Walker double checked to make sure his helmet was filtering his voice so that his next transmission couldn't be heard by the woman. "What do I do with her? Advise."
Perelli looked at Ghost. He could tell what the ISR agent was thinking, but couldn't give the order. He nodded to the agent, indicating that he agreed.
Using impersonal language, Ghost told Walker, "Terminate the subject."
They all watched with bated breath. The woman was clearly scared and falling apart. When Walker took a step towards her, she took a step back. Realizing how threatening he looked, Walker stopped and lifted his faceplate, showing his pale human face. Cautiously, he approached her. "Ma'am, I need you to do what I say. For your safety, please turn around." She looked familiar. He swore he had seen her face before. He realized it wasn't in this lifetime. She looked just like a young settler girl he had met so long ago. Back on the open plains of Texas in the small boomtown of Gonzales.
"Lieutenant, what are you doing?" Ghost asked him.
"I want to detain her." He argued with the agent. "She's scared."
"She's a threat."
"I'm going to cuff her." Walker said firmly, ending the discussion.
Behind him, Kinger was in the hallway with the rest of the Rifle's, peering down their sights at the paramedic. She chanced a private transmission with Perelli. "R1C, talk to me. Is the El-Tee doing the right thing?" She asked.
"No. He needs to kill her." Perelli said coldly.
"Copy." Kinger clicked off and peered down her HR-15's sights. She had a good angle. Walker was a big man and took up most of the hall. She'd have to send her round dangerously close by to the officer's head to get the girl. She held her breath and pulled the trigger.

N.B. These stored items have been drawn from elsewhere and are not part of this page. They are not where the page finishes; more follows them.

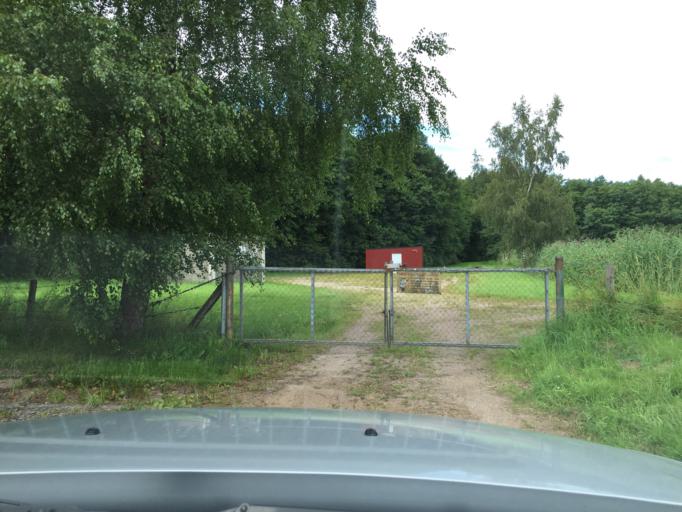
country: SE
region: Skane
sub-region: Hassleholms Kommun
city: Sosdala
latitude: 56.0104
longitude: 13.6396
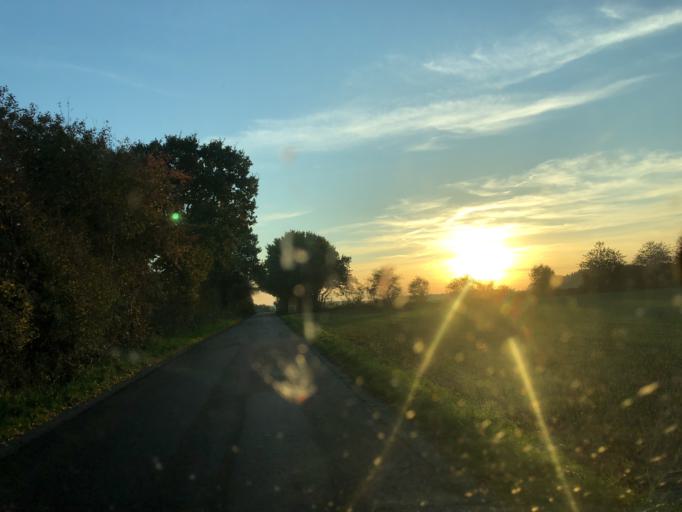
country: DK
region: South Denmark
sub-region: Vejle Kommune
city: Borkop
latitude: 55.6174
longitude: 9.6450
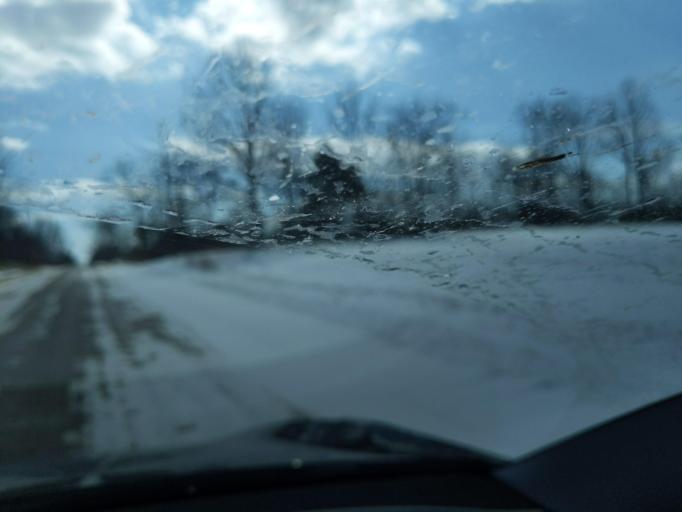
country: US
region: Michigan
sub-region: Livingston County
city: Fowlerville
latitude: 42.6180
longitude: -84.0910
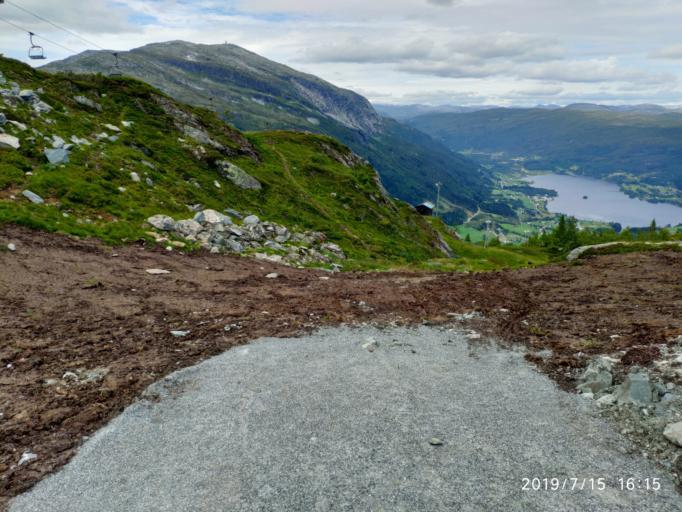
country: NO
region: Hordaland
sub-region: Voss
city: Voss
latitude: 60.6459
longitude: 6.4031
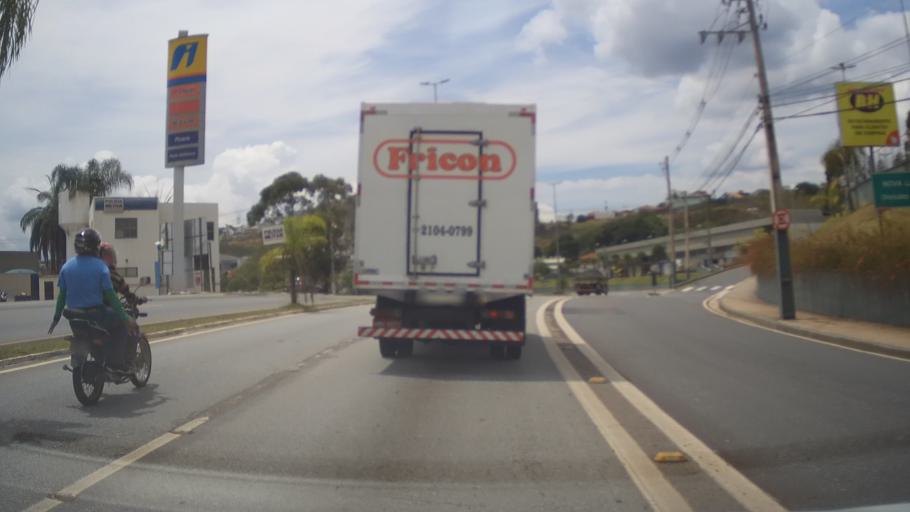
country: BR
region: Minas Gerais
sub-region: Nova Lima
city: Nova Lima
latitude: -19.9998
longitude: -43.8921
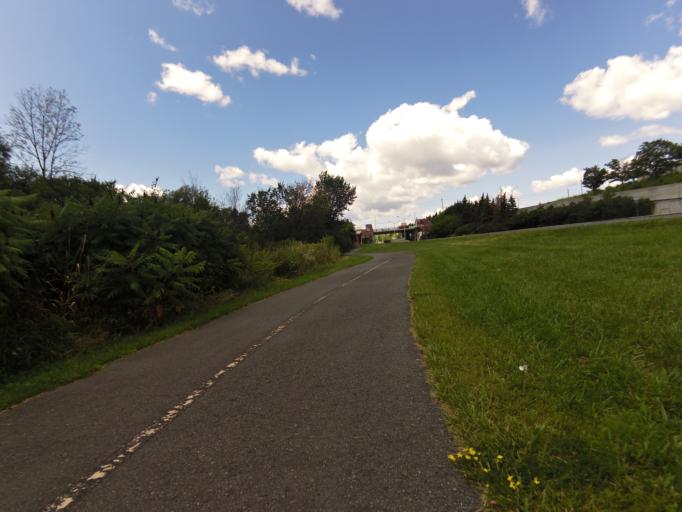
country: CA
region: Ontario
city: Ottawa
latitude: 45.3674
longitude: -75.6659
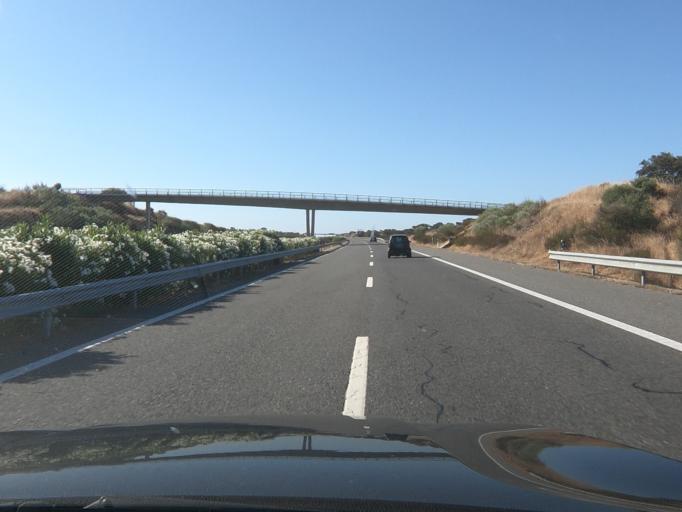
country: PT
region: Beja
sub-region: Ourique
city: Ourique
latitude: 37.5515
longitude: -8.1910
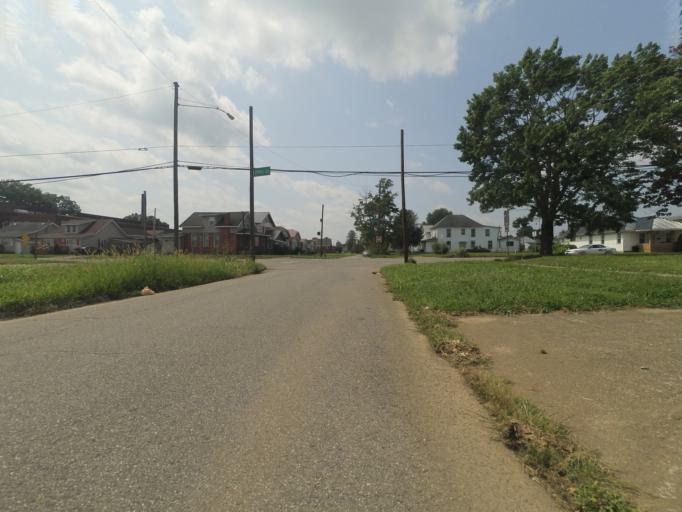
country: US
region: West Virginia
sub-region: Cabell County
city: Huntington
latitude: 38.4285
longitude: -82.3987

The fin-stabilized armor penetrator ripped down the hallway. It passed inches to the right of Walker's head. It would have hit Sadie right between the eyes. Instead, it came to a sudden stop, just inches from her gaunt face. The six Freikorpsman watched in astonishment as the bullet's kinetic energy dissipated. It floated motionlessly, hanging in mid-air. Then it flipped about on it's axis, pointing right back at Kinger.